Given problem: Copy out every line of the records below word for word, keeping each line's characters and order unchanged.

────────────────────────────────────────

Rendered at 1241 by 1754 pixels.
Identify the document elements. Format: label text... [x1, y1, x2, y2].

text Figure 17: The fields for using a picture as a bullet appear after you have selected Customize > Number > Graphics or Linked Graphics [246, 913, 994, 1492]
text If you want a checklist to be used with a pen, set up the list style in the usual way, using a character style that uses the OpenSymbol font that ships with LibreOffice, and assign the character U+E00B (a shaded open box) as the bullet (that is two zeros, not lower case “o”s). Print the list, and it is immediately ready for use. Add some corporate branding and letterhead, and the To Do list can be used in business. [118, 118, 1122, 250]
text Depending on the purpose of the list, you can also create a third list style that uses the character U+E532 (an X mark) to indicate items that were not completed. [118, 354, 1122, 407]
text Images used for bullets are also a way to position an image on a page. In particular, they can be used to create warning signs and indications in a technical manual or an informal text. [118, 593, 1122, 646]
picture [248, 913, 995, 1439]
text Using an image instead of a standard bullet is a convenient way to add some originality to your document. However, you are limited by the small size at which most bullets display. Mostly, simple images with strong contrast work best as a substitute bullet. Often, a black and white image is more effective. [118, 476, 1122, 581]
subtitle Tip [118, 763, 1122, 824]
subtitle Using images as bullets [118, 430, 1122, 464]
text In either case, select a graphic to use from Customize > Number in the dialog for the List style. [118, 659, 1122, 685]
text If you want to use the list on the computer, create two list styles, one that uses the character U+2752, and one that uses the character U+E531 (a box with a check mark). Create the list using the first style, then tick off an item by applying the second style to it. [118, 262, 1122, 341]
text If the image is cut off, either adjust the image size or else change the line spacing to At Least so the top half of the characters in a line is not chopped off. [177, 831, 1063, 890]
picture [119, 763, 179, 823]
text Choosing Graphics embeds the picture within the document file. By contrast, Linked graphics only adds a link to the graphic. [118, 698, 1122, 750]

────────────────────────────────────────

Exercise answer:
Rendered at 1241 by 1754 pixels.
Identify the document elements. Format: label text... [x1, y1, x2, y2].

text Figure 17: The fields for using a picture as a bullet appear after you have selected Customize > Number > Graphics or Linked Graphics [246, 913, 994, 1492]
text If you want a checklist to be used with a pen, set up the list style in the usual way, using a character style that uses the OpenSymbol font that ships with LibreOffice, and assign the character U+E00B (a shaded open box) as the bullet (that is two zeros, not lower case “o”s). Print the list, and it is immediately ready for use. Add some corporate branding and letterhead, and the To Do list can be used in business. [118, 118, 1122, 250]
text Depending on the purpose of the list, you can also create a third list style that uses the character U+E532 (an X mark) to indicate items that were not completed. [118, 354, 1122, 407]
text Images used for bullets are also a way to position an image on a page. In particular, they can be used to create warning signs and indications in a technical manual or an informal text. [118, 593, 1122, 646]
picture [248, 913, 995, 1439]
text Using an image instead of a standard bullet is a convenient way to add some originality to your document. However, you are limited by the small size at which most bullets display. Mostly, simple images with strong contrast work best as a substitute bullet. Often, a black and white image is more effective. [118, 476, 1122, 581]
subtitle Tip [118, 763, 1122, 824]
subtitle Using images as bullets [118, 430, 1122, 464]
text In either case, select a graphic to use from Customize > Number in the dialog for the List style. [118, 659, 1122, 685]
text If you want to use the list on the computer, create two list styles, one that uses the character U+2752, and one that uses the character U+E531 (a box with a check mark). Create the list using the first style, then tick off an item by applying the second style to it. [118, 262, 1122, 341]
text If the image is cut off, either adjust the image size or else change the line spacing to At Least so the top half of the characters in a line is not chopped off. [177, 831, 1063, 890]
picture [119, 763, 179, 823]
text Choosing Graphics embeds the picture within the document file. By contrast, Linked graphics only adds a link to the graphic. [118, 698, 1122, 750]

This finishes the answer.